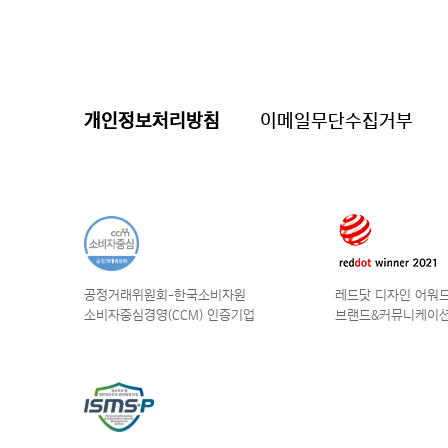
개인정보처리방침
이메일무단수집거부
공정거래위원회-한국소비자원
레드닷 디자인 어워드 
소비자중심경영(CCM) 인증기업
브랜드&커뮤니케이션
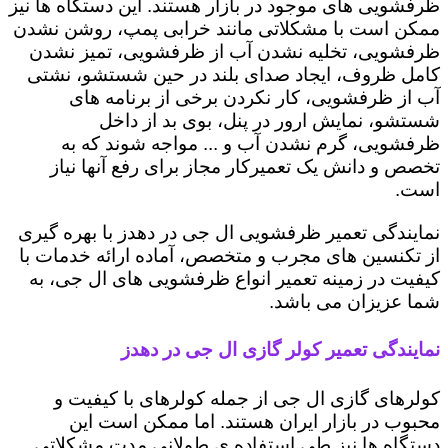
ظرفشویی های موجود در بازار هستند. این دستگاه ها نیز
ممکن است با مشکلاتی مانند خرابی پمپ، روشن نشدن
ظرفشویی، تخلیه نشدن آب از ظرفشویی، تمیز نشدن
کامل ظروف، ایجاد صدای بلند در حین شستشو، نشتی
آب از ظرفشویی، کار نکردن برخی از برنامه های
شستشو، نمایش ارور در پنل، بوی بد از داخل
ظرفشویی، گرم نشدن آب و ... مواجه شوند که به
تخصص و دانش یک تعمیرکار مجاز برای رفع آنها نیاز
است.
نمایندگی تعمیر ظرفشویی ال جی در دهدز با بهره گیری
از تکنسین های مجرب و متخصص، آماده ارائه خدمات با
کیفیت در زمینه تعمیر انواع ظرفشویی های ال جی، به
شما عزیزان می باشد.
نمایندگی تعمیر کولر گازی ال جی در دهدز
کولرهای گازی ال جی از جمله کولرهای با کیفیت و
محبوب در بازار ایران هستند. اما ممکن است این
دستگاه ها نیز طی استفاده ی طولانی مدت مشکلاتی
§
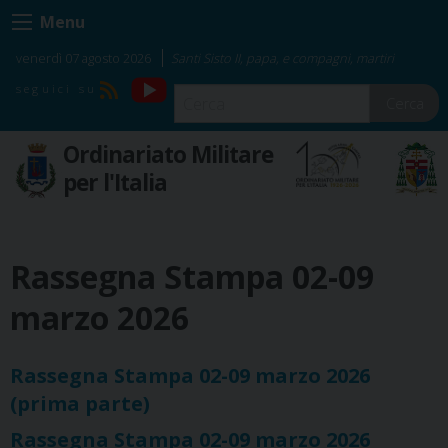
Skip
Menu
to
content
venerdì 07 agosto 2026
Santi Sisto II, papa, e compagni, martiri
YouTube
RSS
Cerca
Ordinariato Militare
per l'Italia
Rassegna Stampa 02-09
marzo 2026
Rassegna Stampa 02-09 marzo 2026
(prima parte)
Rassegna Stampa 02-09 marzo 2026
§
| What is required |
Reproduce everything in the listing from the line containing "ظرفشویی های موجود" down to the line containing "محبوب در بازار ایران هستند. اما ممکن است این", swapping "بوی بد" for "بوی نامطبوع" and leaving every other word untouched.

| Answer area |
ظرفشویی های موجود در بازار هستند. این دستگاه ها نیز
ممکن است با مشکلاتی مانند خرابی پمپ، روشن نشدن
ظرفشویی، تخلیه نشدن آب از ظرفشویی، تمیز نشدن
کامل ظروف، ایجاد صدای بلند در حین شستشو، نشتی
آب از ظرفشویی، کار نکردن برخی از برنامه های
شستشو، نمایش ارور در پنل، بوی نامطبوع از داخل
ظرفشویی، گرم نشدن آب و ... مواجه شوند که به
تخصص و دانش یک تعمیرکار مجاز برای رفع آنها نیاز
است.
نمایندگی تعمیر ظرفشویی ال جی در دهدز با بهره گیری
از تکنسین های مجرب و متخصص، آماده ارائه خدمات با
کیفیت در زمینه تعمیر انواع ظرفشویی های ال جی، به
شما عزیزان می باشد.
نمایندگی تعمیر کولر گازی ال جی در دهدز
کولرهای گازی ال جی از جمله کولرهای با کیفیت و
محبوب در بازار ایران هستند. اما ممکن است این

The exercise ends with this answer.